By
Jeff Tripoli
January 5, 2007
A team from the UW's electrical engineering department has developed a robot with the ability to detect faults in power lines, a job usually time-consuming to do by hand.
The robot can be used to find weak points in electrical grids caused by natural wear or, more pertinently, storms.
"It's one of the only of it's kind," said project leader Alexander Mamishev, head of UW's Sensors, Energy and Automation Laboratory.
"It's is the first robot built that can inspect power cables autonomously looking for incipient failures. It can find cables that may need repair, before they cause problems," Mamishev said in a press release.
"The robot crawls along the cables testing their health status — whether they are still operational cables or whether they are decaying and have to be replaced," he said.
After its five-year development, the robot was taken to New Orleans for a field test, in the heart of the Hurricane Katrina damage. Using its three sensors, it was able to detect problems inside the cables from without.
Although the initial field test was in Louisiana, the team has mainly tested in Seattle because of proximity.

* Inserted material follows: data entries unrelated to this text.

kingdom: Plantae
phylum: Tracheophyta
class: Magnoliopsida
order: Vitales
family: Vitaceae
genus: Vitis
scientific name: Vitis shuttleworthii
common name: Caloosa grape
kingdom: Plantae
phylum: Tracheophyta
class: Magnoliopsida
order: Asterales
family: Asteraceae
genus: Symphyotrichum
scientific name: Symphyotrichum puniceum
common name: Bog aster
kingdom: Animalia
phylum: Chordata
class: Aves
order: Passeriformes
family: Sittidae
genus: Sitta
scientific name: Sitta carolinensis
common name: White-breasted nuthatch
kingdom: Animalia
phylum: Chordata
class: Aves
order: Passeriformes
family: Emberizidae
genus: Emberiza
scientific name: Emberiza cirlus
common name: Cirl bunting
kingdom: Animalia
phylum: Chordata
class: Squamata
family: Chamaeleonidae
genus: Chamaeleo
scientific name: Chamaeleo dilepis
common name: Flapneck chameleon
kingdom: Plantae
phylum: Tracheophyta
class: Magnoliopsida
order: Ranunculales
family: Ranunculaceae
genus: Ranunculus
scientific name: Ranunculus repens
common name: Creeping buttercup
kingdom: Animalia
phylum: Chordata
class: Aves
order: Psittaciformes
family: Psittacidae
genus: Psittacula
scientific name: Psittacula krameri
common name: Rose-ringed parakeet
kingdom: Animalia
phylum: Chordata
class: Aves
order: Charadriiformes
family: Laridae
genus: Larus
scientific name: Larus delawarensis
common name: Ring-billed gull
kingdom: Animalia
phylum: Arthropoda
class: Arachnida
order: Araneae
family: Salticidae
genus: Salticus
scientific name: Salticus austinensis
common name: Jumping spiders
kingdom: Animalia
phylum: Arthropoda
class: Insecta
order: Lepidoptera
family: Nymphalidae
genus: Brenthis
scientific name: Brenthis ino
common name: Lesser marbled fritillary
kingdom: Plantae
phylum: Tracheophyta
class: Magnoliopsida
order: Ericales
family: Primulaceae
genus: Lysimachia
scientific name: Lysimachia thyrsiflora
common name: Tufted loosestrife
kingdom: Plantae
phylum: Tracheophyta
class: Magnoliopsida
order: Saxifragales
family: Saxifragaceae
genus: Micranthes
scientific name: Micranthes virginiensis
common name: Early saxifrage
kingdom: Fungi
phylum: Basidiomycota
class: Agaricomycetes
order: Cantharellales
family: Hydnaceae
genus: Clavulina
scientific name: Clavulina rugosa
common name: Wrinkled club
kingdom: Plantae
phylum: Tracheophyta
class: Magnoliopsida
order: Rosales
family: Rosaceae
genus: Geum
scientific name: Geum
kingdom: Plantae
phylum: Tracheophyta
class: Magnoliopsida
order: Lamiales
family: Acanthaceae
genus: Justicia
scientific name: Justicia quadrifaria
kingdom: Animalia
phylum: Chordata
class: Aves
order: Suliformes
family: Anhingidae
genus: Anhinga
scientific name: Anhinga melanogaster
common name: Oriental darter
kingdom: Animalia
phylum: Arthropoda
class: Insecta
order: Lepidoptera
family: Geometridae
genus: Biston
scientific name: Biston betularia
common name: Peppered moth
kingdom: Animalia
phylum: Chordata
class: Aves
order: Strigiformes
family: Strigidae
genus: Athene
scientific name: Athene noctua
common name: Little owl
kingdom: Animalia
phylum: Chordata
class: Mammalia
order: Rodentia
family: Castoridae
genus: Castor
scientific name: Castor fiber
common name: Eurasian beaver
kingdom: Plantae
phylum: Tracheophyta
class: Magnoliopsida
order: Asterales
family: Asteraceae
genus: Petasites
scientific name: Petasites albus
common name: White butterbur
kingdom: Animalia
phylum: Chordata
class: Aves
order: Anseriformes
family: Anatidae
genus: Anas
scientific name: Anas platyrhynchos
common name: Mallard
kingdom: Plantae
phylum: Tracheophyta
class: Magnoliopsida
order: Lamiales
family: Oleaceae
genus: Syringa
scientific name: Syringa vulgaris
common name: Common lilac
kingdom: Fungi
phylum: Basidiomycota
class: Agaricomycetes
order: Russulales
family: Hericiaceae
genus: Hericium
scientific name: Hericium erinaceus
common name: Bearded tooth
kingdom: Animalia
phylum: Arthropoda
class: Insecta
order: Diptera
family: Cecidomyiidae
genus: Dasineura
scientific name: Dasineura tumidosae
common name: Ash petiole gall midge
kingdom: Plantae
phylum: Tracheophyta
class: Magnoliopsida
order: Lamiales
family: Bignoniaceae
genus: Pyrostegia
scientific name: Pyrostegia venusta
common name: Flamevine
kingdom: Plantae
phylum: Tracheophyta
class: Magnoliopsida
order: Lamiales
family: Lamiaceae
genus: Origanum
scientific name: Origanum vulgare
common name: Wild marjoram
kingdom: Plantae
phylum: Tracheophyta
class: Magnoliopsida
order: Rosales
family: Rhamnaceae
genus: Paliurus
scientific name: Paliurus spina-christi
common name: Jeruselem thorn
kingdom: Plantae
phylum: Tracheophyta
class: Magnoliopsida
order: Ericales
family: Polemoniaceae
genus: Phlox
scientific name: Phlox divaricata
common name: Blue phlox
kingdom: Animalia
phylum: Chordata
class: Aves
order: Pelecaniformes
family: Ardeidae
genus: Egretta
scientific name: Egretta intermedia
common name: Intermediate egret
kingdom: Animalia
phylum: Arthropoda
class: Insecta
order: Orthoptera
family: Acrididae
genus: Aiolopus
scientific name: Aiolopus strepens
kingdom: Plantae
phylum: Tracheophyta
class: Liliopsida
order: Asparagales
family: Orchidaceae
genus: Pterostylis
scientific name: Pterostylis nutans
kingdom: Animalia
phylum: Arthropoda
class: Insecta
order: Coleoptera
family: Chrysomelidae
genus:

Interest has also been expressed in Memphis and other places, Mamishev said.
A person would have to sort through hundreds of feet of cable over many hours in order to accomplish the same amount of work the robot can do in a short space of time, said project coordinator Luke Kearney.
"It's basically just meant to save time and money for power companies so you don't have to waste man hours," he said.
Right now power companies either let a cable age until it fails, or they take out the entire line after a set time period, Mamishev said in a press release.
"Knowing whether the cable is starting to wear would save power companies a lot of money, and it would reduce the number of blackouts," he said.
Though still in testing stage, plans to further develop the robot are in the works.
"There are several possibilities down the road," Kearney said, noting potential marketing options, specifically to nuclear power plants and power companies. "We're looking at putting new sensors on it and modifying it so that it can run at different set-ups."